In a note on The Restaurant Group (TRG/RTN), leading analyst Douglas Jack at Numis look at how the UK’s economic outlook is favourable for consumers; why eating out growth has slowed, whereas the pace of restaurant supply growth has accelerated; questions whether the addition of more town/city centre restaurants is going to encourage custom to switch away from suburban and rural locations and suspects many recent opening by independent operators could close as business rates, rents, labour costs and interest rates rise.

Jacks: “The UK’s economic outlook is favourable for consumers. Economic growth has helped to drive up employment, with average earnings now starting to follow. With cost inflation (RPI) at 1% and mortgage costs at an historical low, the outlook for disposable income is good.

“We believe The Restaurant Group should be a beneficiary of these trends, particularly when customers have completed the current phase of capex catch-up.

“The UK economy is now generating real growth, with GDP exceeding inflation against a backdrop of rising employment and disposable income. The key to controlling it is productivity. Improving productivity is required to protect corporate margins, thereby limiting price increases and limiting increases in inflation and interest rates. Higher employment, rising wage inflation and benign cost inflation are increasing consumer disposable income.

“Longview Economics expects average earnings growth to strengthen further in 2016E, but the benefit of this trend is forecast to be offset by higher inflation in non-discretionary products. This recovery in household disposable income is reflected in the latest ASDA Household Income Tracker, which argues that a further pick up in retail spending is ‘likely to continue over the second half of 2015’.

“Overall, the licensed retailers outperformed the retail sector between 2009 and 2014, but the retail sector has outperformed since March 2015. In our view, many consumers were unwilling to forego eating out during the recession. At that time, they curtailed on big ticket (capex expenditure), which is now accounting for a higher share of consumer expenditure now that consumer cash flow has started to recover.

“In our view, licensed retailers should enjoy the full benefit of this improving cash flow when consumers have completed the current phase of catch up.

“Eating out growth has slowed, whereas the pace of restaurant supply growth has accelerated. However, the latter has largely occurred in high street locations, which The Restaurant Group has avoided. Thus, the market dynamics are not as bad for the company as some commentators have indicated, hence the company’s ongoing outperformance against the market.

“For restaurants and food-led pubs combined, supply growth has accelerated to match the pace of eating out growth. All this supply growth is being driven by restaurants. In our view, their supply growth rate, at 8.1% in the year to March 2015, is too high. Some commentators have suggested that this is a risk to RTN, however, most of this growth is occurring in high street locations, away from where RTN trades.

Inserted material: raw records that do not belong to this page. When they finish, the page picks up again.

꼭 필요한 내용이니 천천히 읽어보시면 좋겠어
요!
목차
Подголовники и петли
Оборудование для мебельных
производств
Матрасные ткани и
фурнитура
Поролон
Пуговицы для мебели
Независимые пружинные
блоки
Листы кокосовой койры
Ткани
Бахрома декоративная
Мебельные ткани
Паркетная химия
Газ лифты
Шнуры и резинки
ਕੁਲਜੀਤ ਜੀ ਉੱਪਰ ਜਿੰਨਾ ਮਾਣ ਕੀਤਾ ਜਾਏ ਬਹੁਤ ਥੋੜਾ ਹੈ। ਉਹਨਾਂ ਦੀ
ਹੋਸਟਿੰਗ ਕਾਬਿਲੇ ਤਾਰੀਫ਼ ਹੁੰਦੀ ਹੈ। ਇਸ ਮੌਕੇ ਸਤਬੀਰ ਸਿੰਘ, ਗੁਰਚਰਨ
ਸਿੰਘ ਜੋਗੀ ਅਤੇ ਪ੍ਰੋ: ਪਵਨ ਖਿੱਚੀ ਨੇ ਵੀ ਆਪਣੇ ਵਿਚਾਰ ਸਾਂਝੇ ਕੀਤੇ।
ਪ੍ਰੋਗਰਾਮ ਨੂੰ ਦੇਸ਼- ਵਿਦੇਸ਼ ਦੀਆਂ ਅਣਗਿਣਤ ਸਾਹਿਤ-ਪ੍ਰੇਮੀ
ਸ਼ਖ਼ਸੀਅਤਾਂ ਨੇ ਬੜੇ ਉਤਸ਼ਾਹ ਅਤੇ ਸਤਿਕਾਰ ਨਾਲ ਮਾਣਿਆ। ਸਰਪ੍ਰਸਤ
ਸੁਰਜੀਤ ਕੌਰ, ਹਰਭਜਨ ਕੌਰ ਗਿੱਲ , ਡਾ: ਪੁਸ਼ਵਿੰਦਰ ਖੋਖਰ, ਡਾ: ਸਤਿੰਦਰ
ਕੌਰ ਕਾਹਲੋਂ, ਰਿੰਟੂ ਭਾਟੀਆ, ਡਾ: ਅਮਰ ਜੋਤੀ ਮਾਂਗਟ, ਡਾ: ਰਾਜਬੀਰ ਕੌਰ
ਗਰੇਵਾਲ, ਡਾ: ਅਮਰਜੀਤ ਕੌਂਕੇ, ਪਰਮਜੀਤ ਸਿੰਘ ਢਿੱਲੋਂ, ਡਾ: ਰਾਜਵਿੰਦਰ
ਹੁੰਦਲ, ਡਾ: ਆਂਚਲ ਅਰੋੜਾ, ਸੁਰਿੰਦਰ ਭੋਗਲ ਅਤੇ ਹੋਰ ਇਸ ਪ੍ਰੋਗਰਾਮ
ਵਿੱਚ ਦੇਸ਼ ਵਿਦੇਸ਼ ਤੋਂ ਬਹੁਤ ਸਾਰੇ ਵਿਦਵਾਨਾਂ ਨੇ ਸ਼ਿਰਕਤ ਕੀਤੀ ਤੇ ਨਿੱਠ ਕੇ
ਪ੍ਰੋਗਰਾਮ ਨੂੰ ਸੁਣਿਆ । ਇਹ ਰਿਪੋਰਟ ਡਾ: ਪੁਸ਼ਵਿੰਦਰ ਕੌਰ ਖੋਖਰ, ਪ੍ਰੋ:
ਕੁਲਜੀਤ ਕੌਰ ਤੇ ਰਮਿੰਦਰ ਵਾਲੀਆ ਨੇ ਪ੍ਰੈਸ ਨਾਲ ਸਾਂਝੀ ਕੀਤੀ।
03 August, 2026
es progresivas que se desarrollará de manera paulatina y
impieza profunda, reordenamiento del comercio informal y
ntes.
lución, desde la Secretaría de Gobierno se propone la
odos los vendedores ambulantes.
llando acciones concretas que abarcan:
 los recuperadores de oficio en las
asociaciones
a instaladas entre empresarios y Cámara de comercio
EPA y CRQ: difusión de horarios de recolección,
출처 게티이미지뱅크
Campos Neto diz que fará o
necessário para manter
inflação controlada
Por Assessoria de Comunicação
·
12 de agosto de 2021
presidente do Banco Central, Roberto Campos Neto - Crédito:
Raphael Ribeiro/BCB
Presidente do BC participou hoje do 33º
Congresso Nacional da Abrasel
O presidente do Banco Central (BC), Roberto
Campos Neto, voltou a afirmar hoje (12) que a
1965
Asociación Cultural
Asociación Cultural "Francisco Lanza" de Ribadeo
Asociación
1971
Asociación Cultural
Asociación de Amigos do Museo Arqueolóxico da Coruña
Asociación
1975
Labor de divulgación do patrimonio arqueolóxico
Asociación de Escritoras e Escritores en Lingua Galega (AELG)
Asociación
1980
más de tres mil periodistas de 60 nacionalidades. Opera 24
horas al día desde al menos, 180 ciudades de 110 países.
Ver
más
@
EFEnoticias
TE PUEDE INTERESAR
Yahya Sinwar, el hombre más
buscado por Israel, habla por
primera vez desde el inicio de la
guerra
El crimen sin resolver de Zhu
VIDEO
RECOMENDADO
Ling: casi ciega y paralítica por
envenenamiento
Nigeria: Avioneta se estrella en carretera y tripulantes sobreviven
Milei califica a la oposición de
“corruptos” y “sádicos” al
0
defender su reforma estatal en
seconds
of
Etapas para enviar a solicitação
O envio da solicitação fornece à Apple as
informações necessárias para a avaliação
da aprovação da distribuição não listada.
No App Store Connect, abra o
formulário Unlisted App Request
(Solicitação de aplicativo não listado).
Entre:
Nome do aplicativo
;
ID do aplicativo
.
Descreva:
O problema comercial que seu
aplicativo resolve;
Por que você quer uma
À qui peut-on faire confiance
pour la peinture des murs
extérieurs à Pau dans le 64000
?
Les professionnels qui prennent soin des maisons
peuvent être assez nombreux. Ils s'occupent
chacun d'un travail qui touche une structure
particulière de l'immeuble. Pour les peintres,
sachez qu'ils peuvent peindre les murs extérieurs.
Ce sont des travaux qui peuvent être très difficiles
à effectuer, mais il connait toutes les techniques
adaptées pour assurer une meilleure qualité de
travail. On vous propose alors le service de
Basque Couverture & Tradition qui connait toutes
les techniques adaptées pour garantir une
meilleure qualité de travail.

“High street locations account for 56% of both restaurant supply and expansion. Given customers’ preference for convenience, one has to question whether the addition of more town/city centre restaurants is going to encourage custom to switch away from suburban and rural locations. In small towns, new restaurants can grow the market, creating demand. In large towns and cities, incremental supply is more likely to cannibalise existing restaurant trade unless it results in the provision of a new type of offer.

“In our view, customers’ decisions tend to be influenced by location and cuisine. If they prefer the convenience of driving to a leisure/retail park with free parking in comparison to catching public transport to a city centre, they are unlikely to choose the latter just because it now has 30 rather than 25 restaurants, in our view.

“Another consideration is that expansion is being dominated by London, in which 728 restaurants (a 9.1% increase) opened in the year to March 2015. Under 3% of RTN’s sites are in central London, and this ratio is falling. Amongst the greatest risks for London restaurateurs is supply growth, which has already started to undermine restaurant LFL sales within the M25.

“Also, independents, which account for 81% of restaurant supply, contributed: two-thirds of restaurant sector expansion over the last four years, and 81% of restaurant sector expansion over the last year (to March 2015). We suspect many of these openings could close as business rates, rents, labour costs and interest rates rise.”